Inductive and unsupervised graph learning is a critical technique for predictive or information retrieval tasks where label information is difficult to obtain. It is also challenging to make graph learning inductive and unsupervised at the same time, as learning processes guided by reconstruction error based loss functions inevitably demand graph similarity evaluation that is usually computationally intractable. In this paper, we propose a general framework SEED (Sampling, Encoding, and Embedding Distributions) for inductive and unsupervised representation learning on graph structured objects. Instead of directly dealing with the computational challenges raised by graph similarity evaluation, given an input graph, the SEED framework samples a number of subgraphs whose reconstruction errors could be efficiently evaluated, encodes the subgraph samples into a collection of subgraph vectors, and employs the embedding of the subgraph vector distribution as the output vector representation for the input graph. By theoretical analysis, we demonstrate the close connection between SEED and graph isomorphism. Using public benchmark datasets, our empirical study suggests the proposed SEED framework is able to achieve up to 10% improvement, compared with competitive baseline methods.

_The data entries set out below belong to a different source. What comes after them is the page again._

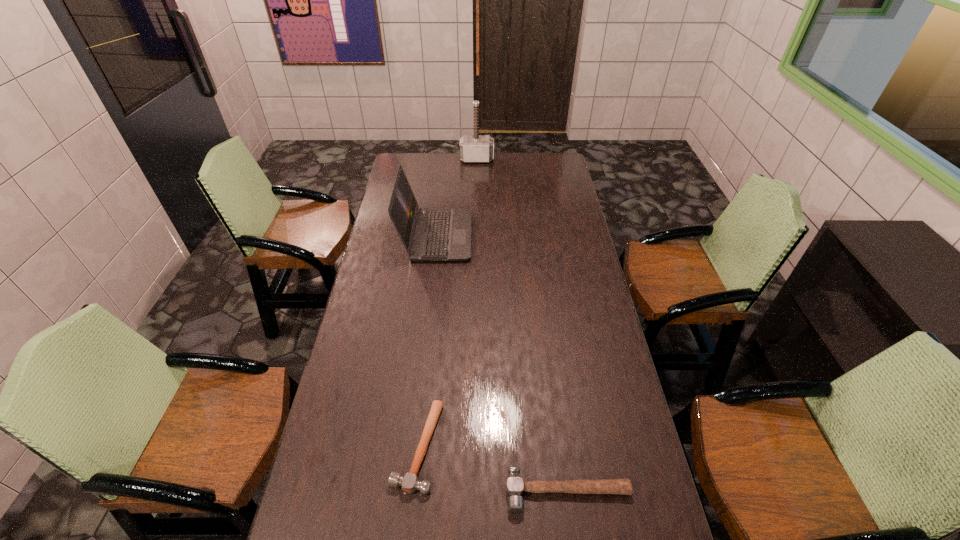
Identify the location of vacant area that lies between the tallest object and the laptop_computer. (457, 198).

This screenshot has width=960, height=540. I want to click on free point between the leftmost hammer and the second tallest object, so point(427,341).

Image resolution: width=960 pixels, height=540 pixels. What are the coordinates of `object that is the third closest one to the farthest hammer` in the screenshot? It's located at (515, 486).

The height and width of the screenshot is (540, 960). Identify the location of the second closest object relative to the third shortest object. (409, 483).

Find the location of a particular element. Image resolution: width=960 pixels, height=540 pixels. hammer that stands as the second closest to the second tallest object is located at coordinates (409, 483).

Select which hammer appears as the second closest to the third nearest object. Please provide its 2D coordinates. Your answer should be formatted as a tuple, i.e. [(x, y)], where the tuple contains the x and y coordinates of a point satisfying the conditions above.

[(409, 483)]

You are a GUI agent. You are given a task and a screenshot of the screen. Output one action in this format:
    pyautogui.click(x=<x>, y=<y>)
    Task: Click on the vacant space that satisfies the following two spatial constraints: 1. on the screen of the second tallest object; 2. on the back side of the leftmost hammer
    This screenshot has width=960, height=540.
    Given the screenshot: What is the action you would take?
    pyautogui.click(x=413, y=446)

You are a GUI agent. You are given a task and a screenshot of the screen. Output one action in this format:
    pyautogui.click(x=<x>, y=<y>)
    Task: Click on the vacant point that satisfies the following two spatial constraints: 1. for striking with the head of the tallest object; 2. on the screen of the laptop_computer
    
    Given the screenshot: What is the action you would take?
    pyautogui.click(x=476, y=236)

Where is `vacant space that satisfies the following two spatial constraints: 1. on the screen of the laptop_computer; 2. on the left side of the leftmost hammer`? vacant space that satisfies the following two spatial constraints: 1. on the screen of the laptop_computer; 2. on the left side of the leftmost hammer is located at coordinates (413, 446).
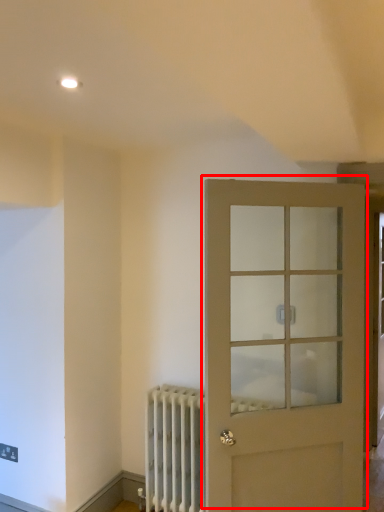
Question: From the image's perspective, considering the relative positions of door (annotated by the red box) and radiator in the image provided, where is door (annotated by the red box) located with respect to the staircase?

Choices:
 (A) below
 (B) above

Answer: (B)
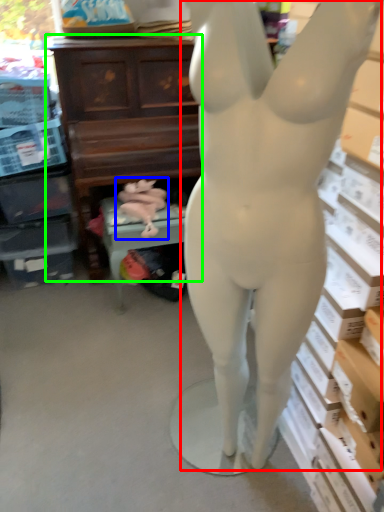
Question: Based on their relative distances, which object is nearer to person (highlighted by a red box)? Choose from animal sculpture (highlighted by a blue box) and entertainment center (highlighted by a green box).

Choices:
 (A) animal sculpture
 (B) entertainment center

Answer: (A)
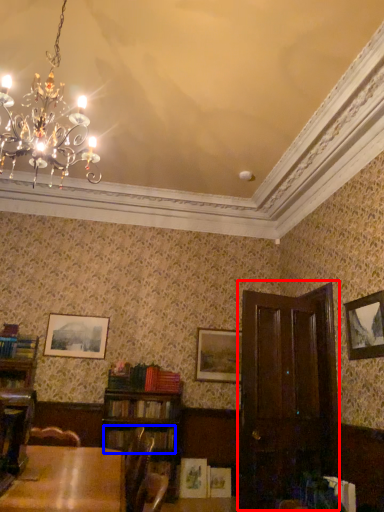
Question: Which object appears closest to the camera in this image, armoire (highlighted by a red box) or book (highlighted by a blue box)?

Choices:
 (A) armoire
 (B) book

Answer: (A)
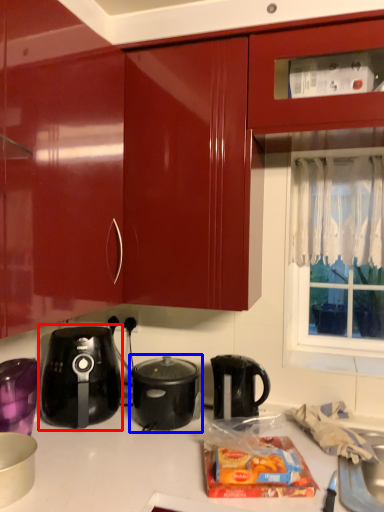
Question: Which object appears farthest to the camera in this image, kettle (highlighted by a red box) or kitchen appliance (highlighted by a blue box)?

Choices:
 (A) kettle
 (B) kitchen appliance

Answer: (B)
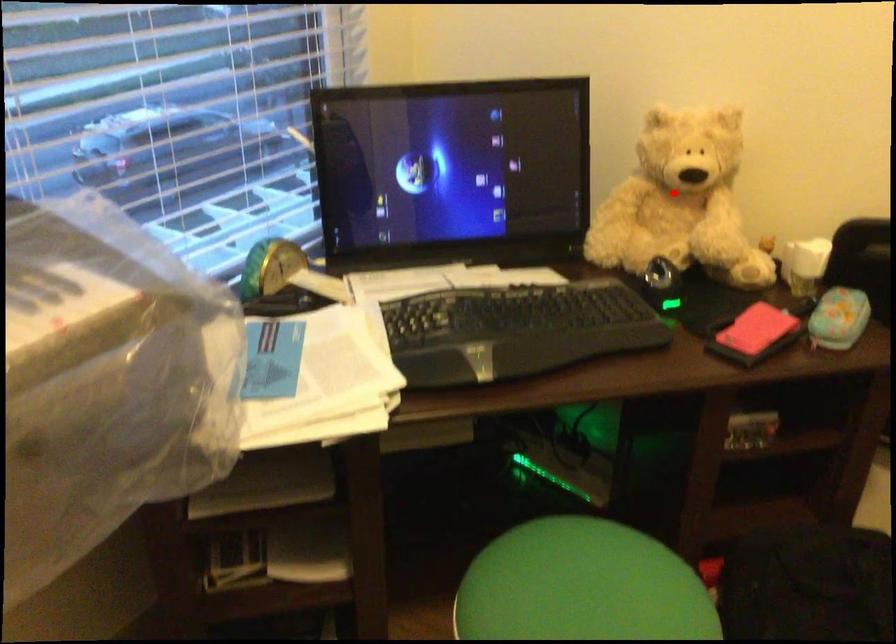
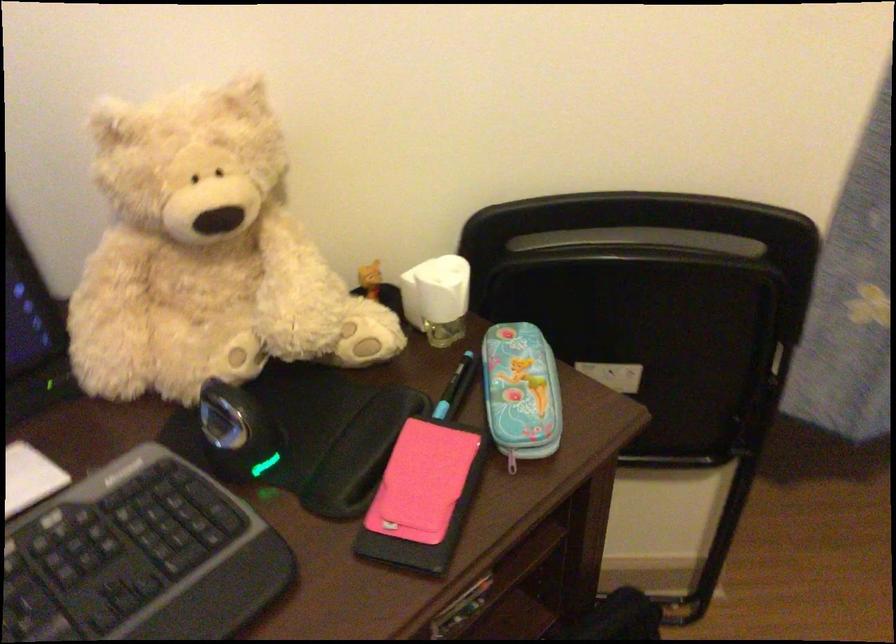
Locate, in the second image, the point that corresponds to the highlighted location in the first image.

(205, 254)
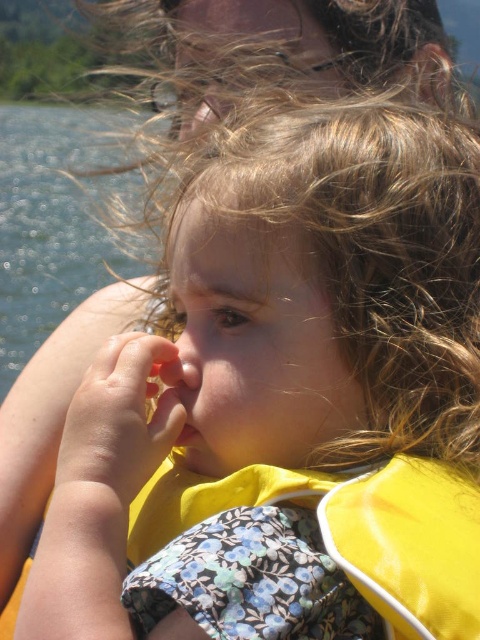
The child in the image is wearing a yellow fabric life jacket at center and has a smooth flesh nose at center. Which object is positioned lower in the image?

The yellow fabric life jacket at center is positioned below the smooth flesh nose at center, so the yellow fabric life jacket at center is lower in the image.

Based on the scene described, if you were to draw a straight line from the clear water at left to the smooth flesh nose at center, in which direction would the line point?

The line would point to the right because the clear water at left is positioned to the left of the smooth flesh nose at center.

Based on the scene description, where is the yellow fabric life jacket at center located in terms of coordinates?

The yellow fabric life jacket at center is located at coordinates point (350,531).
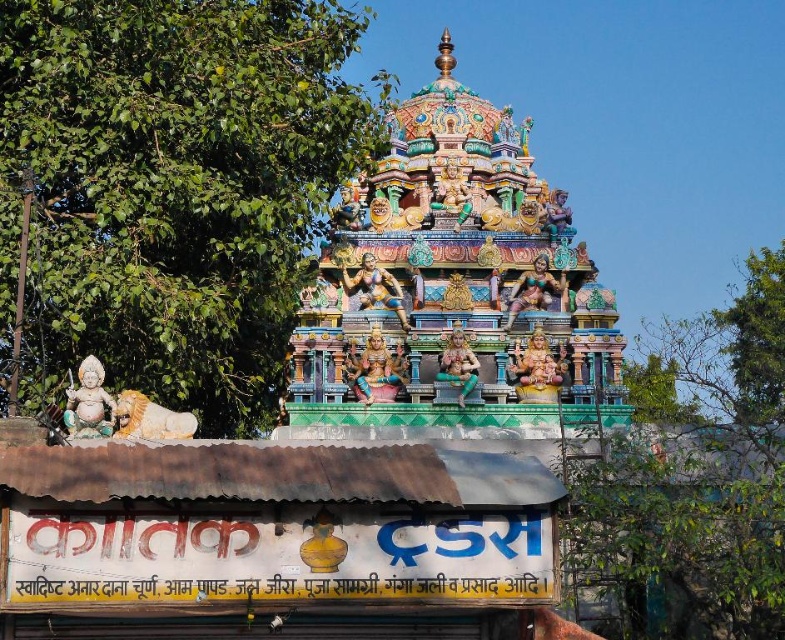
Does gold metallic statue at center appear on the right side of matte gold statue at center?

Correct, you'll find gold metallic statue at center to the right of matte gold statue at center.

Does gold metallic statue at center lie in front of matte gold statue at center?

No, gold metallic statue at center is behind matte gold statue at center.

Between point (393, 371) and point (312, 525), which one is positioned in front?

Point (312, 525) is more forward.

The image size is (785, 640). In order to click on gold metallic statue at center in this screenshot , I will do `click(375, 369)`.

Does stone statue at lower left have a lesser height compared to polished gold statue at center?

Correct, stone statue at lower left is not as tall as polished gold statue at center.

Is point (110, 413) more distant than point (451, 352)?

No.

Who is more distant from viewer, (x=101, y=410) or (x=451, y=339)?

The point (x=451, y=339) is more distant.

I want to click on stone statue at lower left, so click(x=88, y=403).

Can you confirm if green leafy tree at upper center is positioned above polished gold statue at center?

No.

You are a GUI agent. You are given a task and a screenshot of the screen. Output one action in this format:
    pyautogui.click(x=<x>, y=<y>)
    Task: Click on the green leafy tree at upper center
    
    Given the screenshot: What is the action you would take?
    pyautogui.click(x=696, y=480)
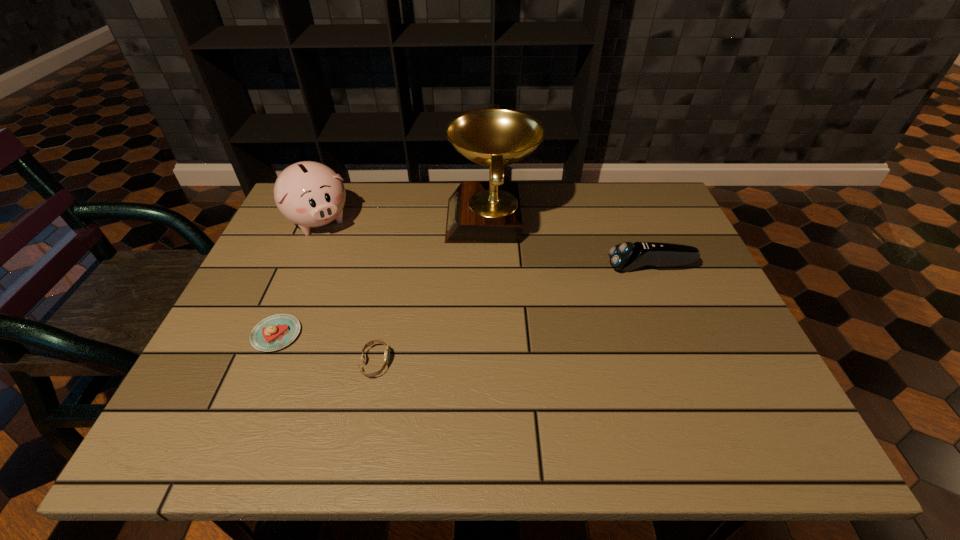
You are a GUI agent. You are given a task and a screenshot of the screen. Output one action in this format:
    pyautogui.click(x=<x>, y=<y>)
    Task: Click on the vacant region located on the right of the fourth shortest object
    This screenshot has height=540, width=960.
    Given the screenshot: What is the action you would take?
    click(390, 221)

At what (x,y) coordinates should I click in order to perform the action: click on free location located on the head of the rightmost object. Please return your answer as a coordinate pair (x, y). The height and width of the screenshot is (540, 960). Looking at the image, I should click on (535, 267).

Locate an element on the screen. free region located 0.340m on the head of the rightmost object is located at coordinates (476, 267).

I want to click on vacant region located on the head of the rightmost object, so coord(516,267).

The image size is (960, 540). In order to click on vacant space located on the face of the third object from right to left in this screenshot , I will do `click(546, 362)`.

The width and height of the screenshot is (960, 540). I want to click on free region located 0.090m on the back of the pastry, so click(x=296, y=289).

Where is `award at the far edge`? award at the far edge is located at coordinates (478, 212).

Find the location of a particular element. The height and width of the screenshot is (540, 960). piggy bank that is at the far edge is located at coordinates (310, 194).

Image resolution: width=960 pixels, height=540 pixels. What are the coordinates of `piggy bank positioned at the left edge` in the screenshot? It's located at (x=310, y=194).

You are a GUI agent. You are given a task and a screenshot of the screen. Output one action in this format:
    pyautogui.click(x=<x>, y=<y>)
    Task: Click on the pastry present at the left edge
    
    Given the screenshot: What is the action you would take?
    pyautogui.click(x=277, y=331)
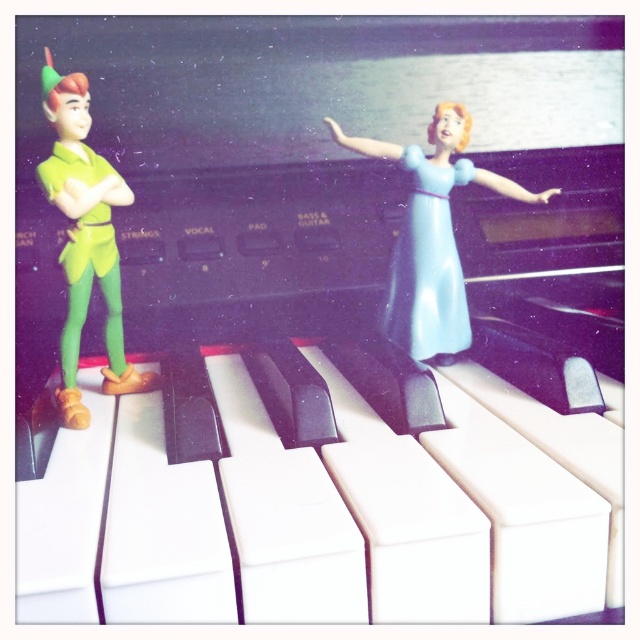
Question: Which point is farther to the camera?

Choices:
 (A) (120, 323)
 (B) (451, 321)

Answer: (B)

Question: In this image, where is light blue plastic figure at center located relative to light blue plastic dress at center?

Choices:
 (A) above
 (B) below

Answer: (A)

Question: Is light blue plastic figure at center smaller than green matte peter pan figurine at left?

Choices:
 (A) no
 (B) yes

Answer: (A)

Question: Which point appears farthest from the camera in this image?

Choices:
 (A) (83, 209)
 (B) (438, 314)

Answer: (B)

Question: Can you confirm if light blue plastic figure at center is positioned to the right of green matte peter pan figurine at left?

Choices:
 (A) no
 (B) yes

Answer: (B)

Question: Which object appears closest to the camera in this image?

Choices:
 (A) green matte peter pan figurine at left
 (B) light blue plastic dress at center
 (C) light blue plastic figure at center

Answer: (A)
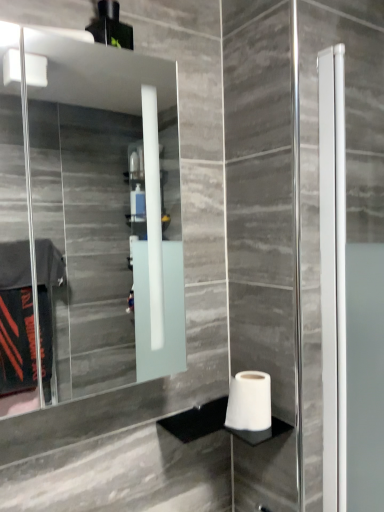
Question: Is point (104, 142) positioned closer to the camera than point (238, 431)?

Choices:
 (A) farther
 (B) closer

Answer: (A)

Question: From the image's perspective, is clear glass mirror at upper left above or below white matte toilet paper at lower right?

Choices:
 (A) above
 (B) below

Answer: (A)

Question: Is clear glass mirror at upper left inside or outside of white matte toilet paper at lower right?

Choices:
 (A) inside
 (B) outside

Answer: (B)

Question: Considering the positions of white matte toilet paper at lower right and clear glass mirror at upper left in the image, is white matte toilet paper at lower right wider or thinner than clear glass mirror at upper left?

Choices:
 (A) wide
 (B) thin

Answer: (B)

Question: Visually, is white matte toilet paper at lower right positioned to the left or to the right of clear glass mirror at upper left?

Choices:
 (A) left
 (B) right

Answer: (B)

Question: Is point (249, 413) closer or farther from the camera than point (79, 354)?

Choices:
 (A) closer
 (B) farther

Answer: (A)

Question: Choose the correct answer: Is white matte toilet paper at lower right inside clear glass mirror at upper left or outside it?

Choices:
 (A) inside
 (B) outside

Answer: (B)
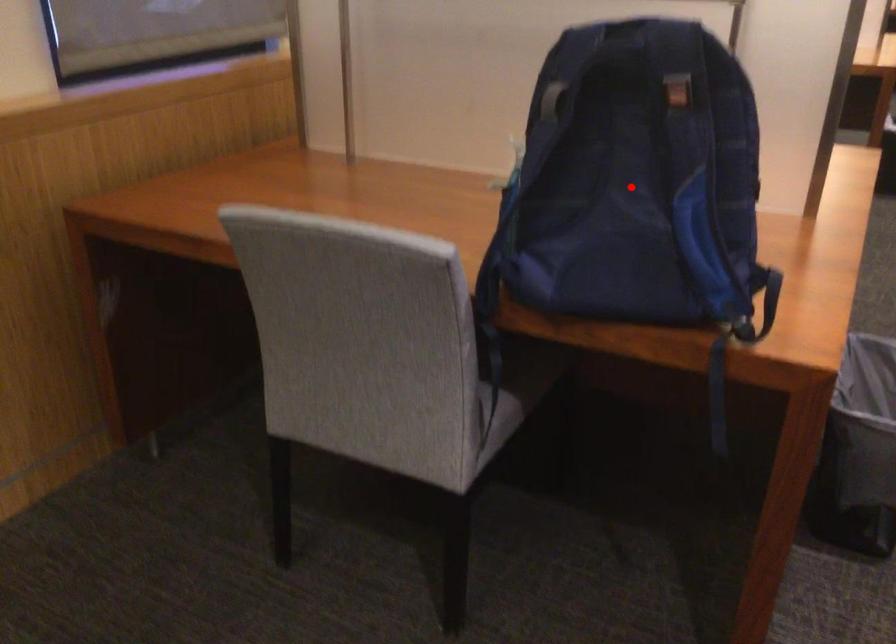
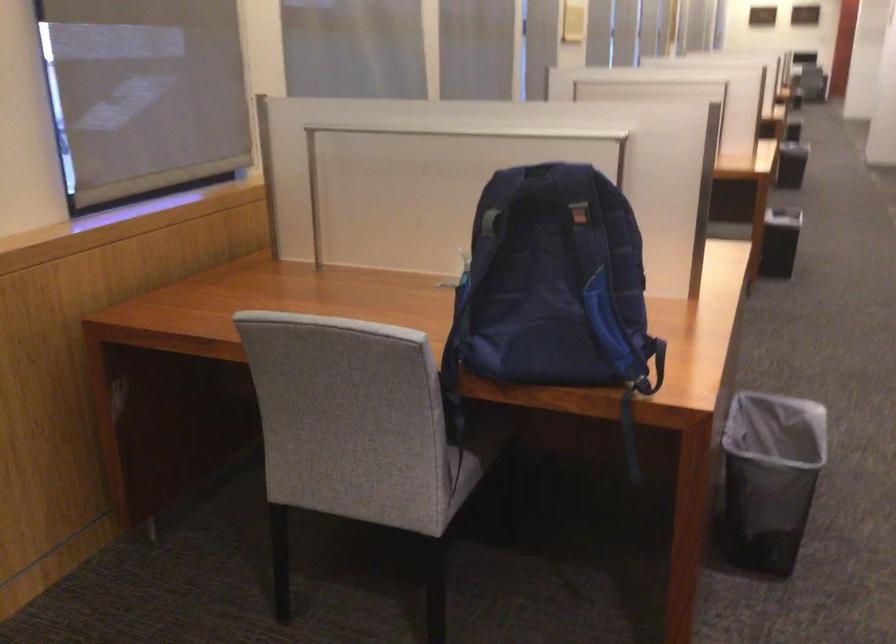
Question: I am providing you with two images of the same scene from different viewpoints. A red point is shown in image1. For the corresponding object point in image2, is it positioned nearer or farther from the camera?

Choices:
 (A) Nearer
 (B) Farther

Answer: (B)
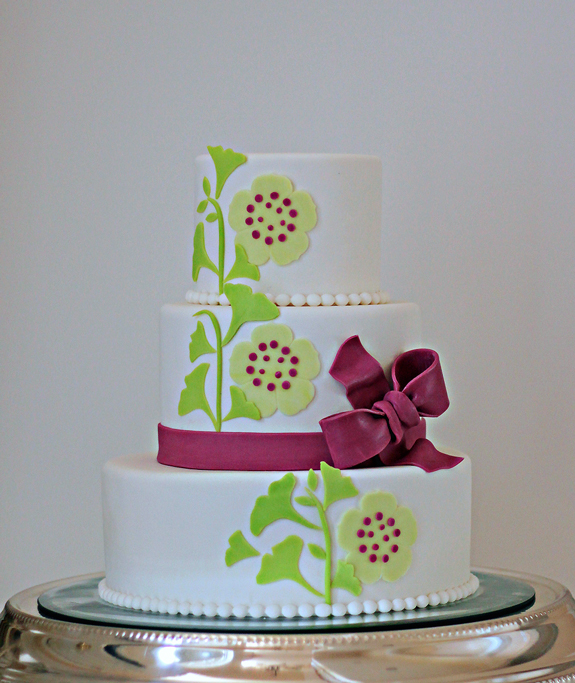
You are a GUI agent. You are given a task and a screenshot of the screen. Output one action in this format:
    pyautogui.click(x=<x>, y=<y>)
    Task: Click on the silver serving dish
    
    Given the screenshot: What is the action you would take?
    pyautogui.click(x=143, y=624)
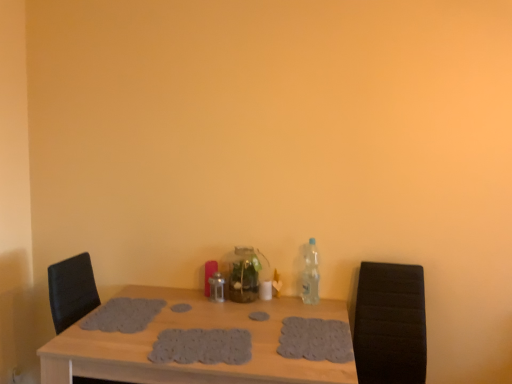
Locate an element on the screen. space that is in front of clear plastic bottle at right, positioned as the second bottle in left-to-right order is located at coordinates (315, 312).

Tensorized LSTM with Adaptive Shared Memory for Learning Trends in Multivariate Time Series

The problem of learning and forecasting underlying trends in time series data arises in a variety of applications, such as traffic management, energy optimization, etc. In literature, a trend in time series is characterized by the slope and duration, and its prediction is then to forecast the two values of the subsequent trend given historical data of the time series. For this problem, existing approaches mainly deal with the case in univariate time series. However, in many real-world applications, there are multiple variables at play, and handling all of them at the same time is crucial for an accurate prediction. A natural way is to employ multi-task learning (MTL) techniques in which the trend learning of each time series is treated as a task. The key point of MTL is to learn task relatedness to achieve better parameter sharing, which however is challenging in trend prediction task. First, effectively modeling the complex temporal patterns in different tasks is hard as the temporal and spatial dimensions are entangled. Second, the relatedness among tasks may change over time. In this paper, we propose a neural network, DeepTrends, for multivariate time series trend prediction. The core module of DeepTrends is a tensorized LSTM with adaptive shared memory (TLASM). TLASM employs the tensorized LSTM to model the temporal patterns of long-term trend sequences in an MTL setting. With an adaptive shared memory, TLASM is able to learn the relatedness among tasks adaptively, based upon which it can dynamically vary degrees of parameter sharing among tasks. To further consider short-term patterns, DeepTrends utilizes a multi-task 1dCNN to learn the local time series features, and employs a task-specific sub-network to learn a mixture of long-term and short-term patterns for trend prediction. Extensive experiments on real datasets demonstrate the effectiveness of the proposed model.